Chaque année en France, près de 187 000 femmes sont diagnostiquées d’un cancer.
Le cancer du sein reste le plus fréquent avec environ 61 000 nouveaux cas par an, et une femme sur huit y sera confrontée au cours de sa vie.
Grâce aux progrès thérapeutiques, la survie s’améliore et de plus en plus de femmes vivent de nombreuses années après un cancer.
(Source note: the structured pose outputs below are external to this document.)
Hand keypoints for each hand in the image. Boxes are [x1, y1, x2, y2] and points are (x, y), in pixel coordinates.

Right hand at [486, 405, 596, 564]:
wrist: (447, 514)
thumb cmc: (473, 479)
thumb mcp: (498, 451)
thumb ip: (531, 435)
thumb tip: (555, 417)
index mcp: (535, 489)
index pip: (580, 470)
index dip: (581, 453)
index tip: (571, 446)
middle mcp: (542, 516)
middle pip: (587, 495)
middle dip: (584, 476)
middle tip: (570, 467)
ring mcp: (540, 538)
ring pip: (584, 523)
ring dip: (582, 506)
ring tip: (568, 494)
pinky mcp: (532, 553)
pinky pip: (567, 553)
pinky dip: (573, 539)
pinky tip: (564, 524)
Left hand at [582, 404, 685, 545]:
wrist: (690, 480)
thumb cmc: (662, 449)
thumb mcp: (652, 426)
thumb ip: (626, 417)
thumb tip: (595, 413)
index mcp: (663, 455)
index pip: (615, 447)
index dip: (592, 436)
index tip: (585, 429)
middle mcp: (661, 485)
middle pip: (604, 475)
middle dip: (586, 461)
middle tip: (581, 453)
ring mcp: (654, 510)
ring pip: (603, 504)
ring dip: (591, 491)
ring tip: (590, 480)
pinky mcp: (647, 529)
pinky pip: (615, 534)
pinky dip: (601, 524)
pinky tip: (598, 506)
Mais derrière cette avancée se cache une réalité encore trop peu prise en compte : les conséquences intimes, pelviennes et sexuelles des traitements.
Des troubles intimes extrêmement fréquents
Les études montrent que jusqu’à 70 à 100 % des femmes ayant traversé un cancer présentent des troubles de la sexualité pendant ou après les traitements.
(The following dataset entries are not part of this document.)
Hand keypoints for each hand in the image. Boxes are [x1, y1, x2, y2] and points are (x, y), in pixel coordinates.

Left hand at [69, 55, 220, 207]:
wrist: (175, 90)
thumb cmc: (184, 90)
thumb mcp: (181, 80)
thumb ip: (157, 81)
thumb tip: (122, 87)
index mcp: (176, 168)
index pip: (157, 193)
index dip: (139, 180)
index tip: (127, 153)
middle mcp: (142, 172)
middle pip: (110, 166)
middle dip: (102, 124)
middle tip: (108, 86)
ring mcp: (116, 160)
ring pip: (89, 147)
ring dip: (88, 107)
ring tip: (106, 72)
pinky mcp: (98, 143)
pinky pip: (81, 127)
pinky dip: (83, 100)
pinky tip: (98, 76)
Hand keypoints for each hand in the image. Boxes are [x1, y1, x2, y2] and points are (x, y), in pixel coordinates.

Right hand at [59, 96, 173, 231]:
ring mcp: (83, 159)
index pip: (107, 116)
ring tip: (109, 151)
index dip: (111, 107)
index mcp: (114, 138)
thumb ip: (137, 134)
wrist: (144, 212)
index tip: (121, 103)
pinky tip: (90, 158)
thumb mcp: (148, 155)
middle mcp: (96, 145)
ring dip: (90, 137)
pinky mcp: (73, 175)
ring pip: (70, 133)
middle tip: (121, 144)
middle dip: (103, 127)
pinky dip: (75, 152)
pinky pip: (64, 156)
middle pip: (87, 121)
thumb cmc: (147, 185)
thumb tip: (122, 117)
Les patientes peuvent notamment présenter :
- sécheresse vaginale et atrophie vulvo-vaginale
- douleurs vulvo-vaginales ou pelviennes (dyspareunies)
- douleurs anales ou troubles digestifs
- incontinence urinaire ou anale
- troubles du désir, de l’excitation ou de l’orgasme
- ménopause induite par les traitements
Ces symptômes sont souvent liés aux effets secondaires des traitements oncologiques : chirurgie pelvienne, radiothérapie, chimiothérapie ou hormonothérapie.
Une sexualité à réinventer avec un nouveau corps
Au-delà des symptômes physiques, les traitements transforment profondément le rapport au corps et à l’intimité.
Cicatrices, mastectomie, stomie digestive ou urinaire, fatigue chronique, prise ou perte de poids…
Ces changements peuvent bouleverser :
- l’image corporelle
- la confiance en soi
- la relation à la sexualité
- l’intimité dans le couple
Les patientes doivent souvent réinventer leur sexualité et leur rapport à leur corps, dans un contexte émotionnel et médical complexe.
Un sujet encore trop peu abordé dans les consultations
Malgré leur fréquence, ces difficultés restent largement sous-diagnostiquées et sous-prises en charge.
Beaucoup de soignant·es :
- n’osent pas aborder ces sujets sensibles
- manquent de repères cliniques
- ou ne savent pas quelles solutions concrètes proposer
Résultat : de nombreuses femmes restent seules avec leurs symptômes et leurs questions.
Se former pour mieux accompagner les patientes
Se former aux impacts intimes des parcours oncologiques permet de :
- repérer les troubles pelviens et sexuels liés au cancer
- proposer des stratégies thérapeutiques concrètes
- ouvrir un espace de parole sécurisant et bienveillant
- individualiser la prise en charge
- redonner aux patientes des clés pour se réapproprier leur corps
Parce que la qualité de vie, l’intimité et la sexualité font pleinement partie de la santé globale des femmes après un cancer.